We arrived at Souk Arras early one morning and were supplied with enough transport to lift the baggage the four miles or so to the transit camp at Zourouria, but the draft had to walk. I was the lucky one whose job it was to take the baggage on, so I rode in a truck. Whereas the camp at Fort de L’Eau was good, this place was the opposite. Nobody seemed to be in charge of the place.
There were other officers staying there, but they would not part with any food; we went to the ration stores and drew our own bully and biscuits and ate them in our tent. I afterwards discovered that these officers to be the type who, having proved useless in the line, were being sent back to a good base job. There was a CSM there, who tried to persuade us that it was not advisable to take our beds and boxes any further forward. We did not take his advice, and there was reason to believe that many of the beds that were left there were never seen again by their rightful owners.
While at Zourouria, we hitch hiked into Souk Arras and paid a visit to a field cashier to get some money; we had run very short on the last night in Algiers and spent the rest buying eggs on the train. Bradley and Ashe had plenty, but they were unwilling to lend us any although they knew us to be broke, and we did not press the subject. We also went to a cinema. I think we were the only patrons apart from a few other officers, who arrived in the middle of the show. The picture was in French and as none of us had any idea of what was going on, we left before the end. It was dark by the time we got a lift back on the back of an American truck loaded with oil drums. It had started to rain and the drums were all sliding about; on top of that, add a dozen hair pin bends and you can gather the sort of nightmare trip it was.
The following day, the same CSM came into the tent before any of us were up and detailed all of us except Furber for the draft. Furber was very upset as he didn’t fancy staying in that place alone; he arrived with the battalion a few days after us, got a job at ‘B’ Echelon with the MT, got his foot under a truck wheel and we never saw him again. The rest of us left by trains accompanied this time by Major Maxwell; the troops were the same lads as before.
The chief excitement on this part of the trip was that we were to pass a stretch of line called Messerschmidt valley. The road and railway ran side by side for some distance and it was a bad spot for air attacks. The road was said to be lined with shot up vehicles. The train stopped for some reason on this particular stretch and I looked around for the wreckage, but I could not see any.

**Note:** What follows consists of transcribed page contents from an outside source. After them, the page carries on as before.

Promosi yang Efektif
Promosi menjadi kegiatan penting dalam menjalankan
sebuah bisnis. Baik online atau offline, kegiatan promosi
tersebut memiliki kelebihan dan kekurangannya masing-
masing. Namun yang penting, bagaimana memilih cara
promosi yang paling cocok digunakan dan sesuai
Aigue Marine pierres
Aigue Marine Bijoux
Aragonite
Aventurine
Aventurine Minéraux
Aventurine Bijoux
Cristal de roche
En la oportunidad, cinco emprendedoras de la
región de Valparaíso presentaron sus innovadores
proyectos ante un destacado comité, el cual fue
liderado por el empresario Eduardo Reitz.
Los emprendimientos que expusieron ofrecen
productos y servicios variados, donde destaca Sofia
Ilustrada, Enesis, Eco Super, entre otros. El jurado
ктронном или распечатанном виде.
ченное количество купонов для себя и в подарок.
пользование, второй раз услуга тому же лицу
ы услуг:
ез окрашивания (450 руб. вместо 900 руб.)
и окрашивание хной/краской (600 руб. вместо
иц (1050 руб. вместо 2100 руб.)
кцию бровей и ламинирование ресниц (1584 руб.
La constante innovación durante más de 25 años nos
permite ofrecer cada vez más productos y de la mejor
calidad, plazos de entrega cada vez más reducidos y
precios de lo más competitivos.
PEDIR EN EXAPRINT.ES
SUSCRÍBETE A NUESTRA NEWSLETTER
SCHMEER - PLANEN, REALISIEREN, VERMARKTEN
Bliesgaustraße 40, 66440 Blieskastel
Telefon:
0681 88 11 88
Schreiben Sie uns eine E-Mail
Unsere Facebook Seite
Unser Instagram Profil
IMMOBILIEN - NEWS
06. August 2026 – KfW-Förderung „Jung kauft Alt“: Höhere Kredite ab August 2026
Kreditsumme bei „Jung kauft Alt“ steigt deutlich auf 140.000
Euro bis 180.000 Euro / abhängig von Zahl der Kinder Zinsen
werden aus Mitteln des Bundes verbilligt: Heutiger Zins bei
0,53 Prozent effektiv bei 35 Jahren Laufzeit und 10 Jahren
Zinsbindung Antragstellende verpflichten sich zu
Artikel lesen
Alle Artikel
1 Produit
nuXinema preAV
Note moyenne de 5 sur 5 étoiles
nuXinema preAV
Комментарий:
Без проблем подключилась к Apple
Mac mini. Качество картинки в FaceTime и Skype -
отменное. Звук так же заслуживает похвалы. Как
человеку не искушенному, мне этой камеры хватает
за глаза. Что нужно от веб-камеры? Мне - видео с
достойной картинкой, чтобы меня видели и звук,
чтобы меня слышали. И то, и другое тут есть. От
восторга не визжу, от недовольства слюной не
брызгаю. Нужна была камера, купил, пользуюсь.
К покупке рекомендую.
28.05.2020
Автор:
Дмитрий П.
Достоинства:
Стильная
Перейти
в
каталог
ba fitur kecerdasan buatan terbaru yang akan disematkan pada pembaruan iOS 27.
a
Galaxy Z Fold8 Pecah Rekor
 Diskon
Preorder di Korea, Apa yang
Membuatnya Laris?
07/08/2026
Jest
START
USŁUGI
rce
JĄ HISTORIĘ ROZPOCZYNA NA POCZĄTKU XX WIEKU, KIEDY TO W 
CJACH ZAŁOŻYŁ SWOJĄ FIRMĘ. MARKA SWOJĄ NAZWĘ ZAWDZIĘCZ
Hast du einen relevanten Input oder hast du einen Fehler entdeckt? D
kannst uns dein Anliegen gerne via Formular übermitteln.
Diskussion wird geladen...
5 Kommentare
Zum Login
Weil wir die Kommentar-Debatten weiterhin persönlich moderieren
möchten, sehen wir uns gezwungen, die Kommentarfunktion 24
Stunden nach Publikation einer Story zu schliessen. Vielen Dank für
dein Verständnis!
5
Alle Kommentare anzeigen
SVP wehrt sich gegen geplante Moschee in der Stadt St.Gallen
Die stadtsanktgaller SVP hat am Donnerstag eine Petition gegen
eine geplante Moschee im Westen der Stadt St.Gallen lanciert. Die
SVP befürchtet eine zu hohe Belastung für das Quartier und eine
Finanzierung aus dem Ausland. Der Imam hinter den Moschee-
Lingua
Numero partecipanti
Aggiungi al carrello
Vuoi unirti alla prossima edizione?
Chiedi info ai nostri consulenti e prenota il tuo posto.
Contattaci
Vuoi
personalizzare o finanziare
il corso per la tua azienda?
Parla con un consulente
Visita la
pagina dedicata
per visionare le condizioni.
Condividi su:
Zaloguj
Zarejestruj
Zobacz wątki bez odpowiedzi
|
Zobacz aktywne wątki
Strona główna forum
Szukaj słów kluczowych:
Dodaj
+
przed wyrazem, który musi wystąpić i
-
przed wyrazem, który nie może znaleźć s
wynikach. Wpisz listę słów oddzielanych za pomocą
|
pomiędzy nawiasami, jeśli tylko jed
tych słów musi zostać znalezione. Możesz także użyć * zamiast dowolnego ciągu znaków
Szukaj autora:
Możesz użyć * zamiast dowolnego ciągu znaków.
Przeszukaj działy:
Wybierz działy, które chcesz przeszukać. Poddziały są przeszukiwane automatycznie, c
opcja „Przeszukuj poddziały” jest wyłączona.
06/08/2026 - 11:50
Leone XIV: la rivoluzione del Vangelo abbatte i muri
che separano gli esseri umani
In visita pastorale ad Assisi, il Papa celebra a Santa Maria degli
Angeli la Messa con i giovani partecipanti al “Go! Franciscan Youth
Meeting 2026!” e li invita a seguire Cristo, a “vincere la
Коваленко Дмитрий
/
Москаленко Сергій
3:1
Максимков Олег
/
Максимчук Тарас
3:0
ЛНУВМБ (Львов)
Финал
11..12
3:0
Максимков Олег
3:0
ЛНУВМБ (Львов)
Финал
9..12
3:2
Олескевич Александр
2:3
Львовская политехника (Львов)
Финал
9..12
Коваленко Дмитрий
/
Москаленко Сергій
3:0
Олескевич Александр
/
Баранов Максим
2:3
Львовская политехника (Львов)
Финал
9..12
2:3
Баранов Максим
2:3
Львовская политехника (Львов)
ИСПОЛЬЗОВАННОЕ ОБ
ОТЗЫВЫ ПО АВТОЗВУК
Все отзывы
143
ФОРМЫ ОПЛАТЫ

We left the train at Souk el Arba, where we were to be picked up by transport. The train had left us at about four in the afternoon, and we hung about until midnight waiting for the trucks. They took us to ‘C’ Echelon where the officers gave us a very good dinner and enough of their whiskey ration to keep the cold out. Then we got into the trucks again. I went to sleep and didn’t wake up until dawn; then I dozed in fits until I found the driver and myself both asleep at the same time and the convoy out of sight. Luckily, it had halted just around the corner.